--- Document section Enclosed Below ---
SQLKata integration for storing simulation outputs with different relational databases

JBris commented 11 months ago

Describe the new feature

APSIM makes use of SQLite for storing simulation output data.

We currently have two concrete implementations of IDatabaseConnection:

By using SQLKata as an SQL query builder, we can dynamically construct SQL queries for different relational databases using a common class - i.e. a single concrete implementation of IDatabaseConnection.

SQLKata currently supports SqlServer, MySql, PostgreSql, Oracle, Sqlite and Firebird.

hol353 commented 11 months ago

@zur003 : FYI

jbrider commented 11 months ago

We would like the option to be able to use the existing interface to have the option to save data on distributed systems using network calls. We're already tied closely enough to DataTable to make that use case difficult.

I think such a change would be useful for the UI to be able to read from a db, but it should be a front end implementation (reading), not necessarily part of the writing interfaces.

In that instance, is there a need to use a wrapper around a Dapper implementation rather than use an ORM directly. ie: Dapper vs EFCore? I don't know that much about Dapper, but I'm pretty sure it hasn't been around as long as EFCore which is directly supported by Microsoft. Looking at the SQLKata github page it looks like it gives you a syntax similar to Linq that EFCore provides out of the box.

her123 commented 11 months ago

The Firebird implementation was done with the idea of having a distributed system with a remote db server.

jbrider commented 11 months ago

Thanks @her123 I didn't actually realise that was why it was added.

We weren't loking at using a db at all - we were intending to look at other file formats at the end point such as netcdf for performance reasons. We haven't looked closely at it as yet though, and it may end up being a non issue.

Do we actually need to read data from the db during the model runtime? Even if we do, it shouldn't be that difficult to have a separate interface for writing, should it?
--- End of Enclosed Document section ---
--- Recorded information Enclosed Below ---
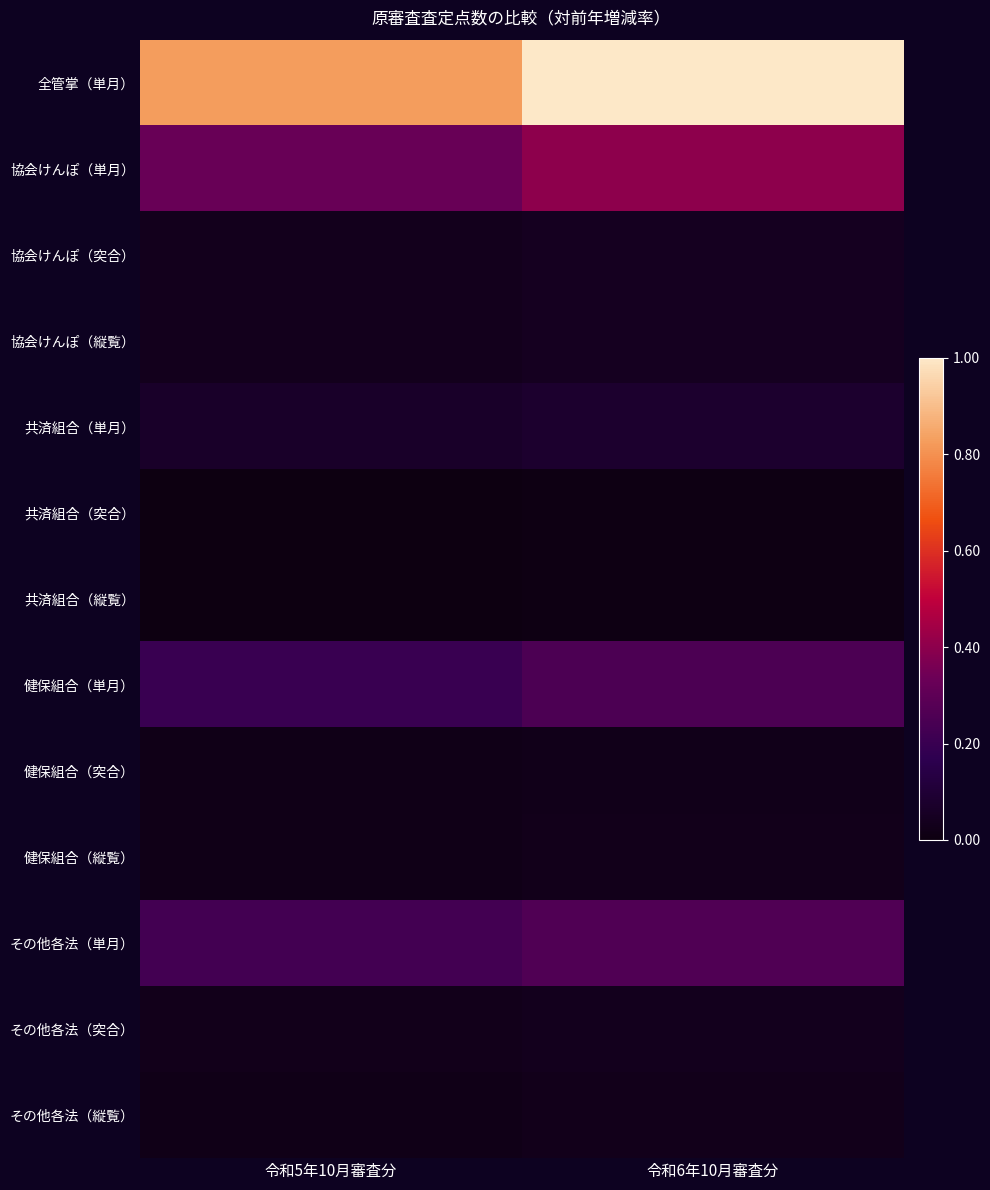

What is the total value across all series at 令和5年10月審査分?

1.8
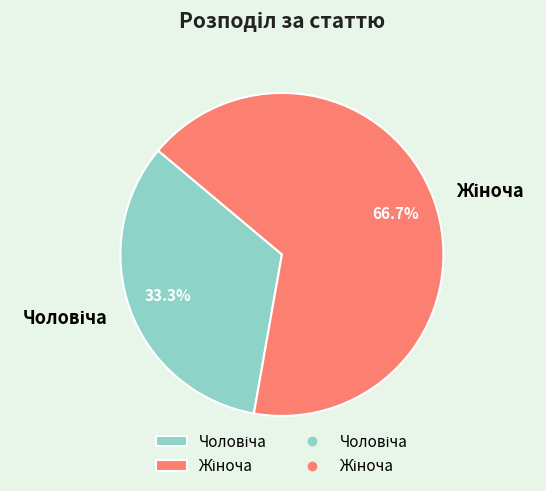

Is there a majority slice in this chart?

Yes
--- End of Enclosed Recorded information ---
Exercises to complete —
(a) According to the SQLKata thread, which databases does SQLKata currently support?
(b) Retype word for word the stretch of the SQLKata thread from "her123 commented 11" through "a non issue.".
The data plays no part in this work.

Answers for each item —
(a) SqlServer, MySql, PostgreSql, Oracle, Sqlite and Firebird.

(b)
her123 commented 11 months ago

The Firebird implementation was done with the idea of having a distributed system with a remote db server.

jbrider commented 11 months ago

Thanks @her123 I didn't actually realise that was why it was added.

We weren't loking at using a db at all - we were intending to look at other file formats at the end point such as netcdf for performance reasons. We haven't looked closely at it as yet though, and it may end up being a non issue.